Work instructions:
Of all the lines below, output only those starting at the one with "moment you ask" and ending at the one with "turpis enim volutpSectetur", both ends included, exactly as written.

Study material:
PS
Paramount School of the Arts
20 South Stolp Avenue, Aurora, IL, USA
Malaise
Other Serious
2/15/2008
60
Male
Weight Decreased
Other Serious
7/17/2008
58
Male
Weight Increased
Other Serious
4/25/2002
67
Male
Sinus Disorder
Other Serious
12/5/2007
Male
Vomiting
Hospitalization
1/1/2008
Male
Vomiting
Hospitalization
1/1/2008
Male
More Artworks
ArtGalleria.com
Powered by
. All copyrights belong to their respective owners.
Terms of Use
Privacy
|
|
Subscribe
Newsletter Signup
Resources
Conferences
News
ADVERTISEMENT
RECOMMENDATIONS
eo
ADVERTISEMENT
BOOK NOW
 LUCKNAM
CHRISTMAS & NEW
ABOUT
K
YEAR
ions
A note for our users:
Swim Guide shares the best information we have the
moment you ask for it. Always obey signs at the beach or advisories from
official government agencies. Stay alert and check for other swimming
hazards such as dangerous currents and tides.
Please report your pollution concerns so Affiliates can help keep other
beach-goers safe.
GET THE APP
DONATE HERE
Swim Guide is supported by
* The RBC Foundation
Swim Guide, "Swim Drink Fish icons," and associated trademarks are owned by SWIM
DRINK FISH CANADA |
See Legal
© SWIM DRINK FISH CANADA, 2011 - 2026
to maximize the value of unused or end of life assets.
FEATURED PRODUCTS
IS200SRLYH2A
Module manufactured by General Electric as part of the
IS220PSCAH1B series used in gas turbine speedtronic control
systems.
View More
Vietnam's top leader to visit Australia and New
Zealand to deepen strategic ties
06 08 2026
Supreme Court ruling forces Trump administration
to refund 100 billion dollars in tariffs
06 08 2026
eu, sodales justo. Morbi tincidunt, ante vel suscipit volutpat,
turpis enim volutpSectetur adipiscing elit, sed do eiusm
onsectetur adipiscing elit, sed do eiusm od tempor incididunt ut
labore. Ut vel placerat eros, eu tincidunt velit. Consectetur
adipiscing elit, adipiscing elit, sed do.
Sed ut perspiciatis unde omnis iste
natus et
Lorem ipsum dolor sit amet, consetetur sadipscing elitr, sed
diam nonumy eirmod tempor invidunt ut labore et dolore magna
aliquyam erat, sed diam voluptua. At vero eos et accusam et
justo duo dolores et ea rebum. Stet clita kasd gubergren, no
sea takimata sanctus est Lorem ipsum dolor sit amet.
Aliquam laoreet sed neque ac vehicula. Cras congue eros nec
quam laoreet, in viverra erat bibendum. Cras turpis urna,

Completed task:
moment you ask for it. Always obey signs at the beach or advisories from
official government agencies. Stay alert and check for other swimming
hazards such as dangerous currents and tides.
Please report your pollution concerns so Affiliates can help keep other
beach-goers safe.
GET THE APP
DONATE HERE
Swim Guide is supported by
* The RBC Foundation
Swim Guide, "Swim Drink Fish icons," and associated trademarks are owned by SWIM
DRINK FISH CANADA |
See Legal
© SWIM DRINK FISH CANADA, 2011 - 2026
to maximize the value of unused or end of life assets.
FEATURED PRODUCTS
IS200SRLYH2A
Module manufactured by General Electric as part of the
IS220PSCAH1B series used in gas turbine speedtronic control
systems.
View More
Vietnam's top leader to visit Australia and New
Zealand to deepen strategic ties
06 08 2026
Supreme Court ruling forces Trump administration
to refund 100 billion dollars in tariffs
06 08 2026
eu, sodales justo. Morbi tincidunt, ante vel suscipit volutpat,
turpis enim volutpSectetur adipiscing elit, sed do eiusm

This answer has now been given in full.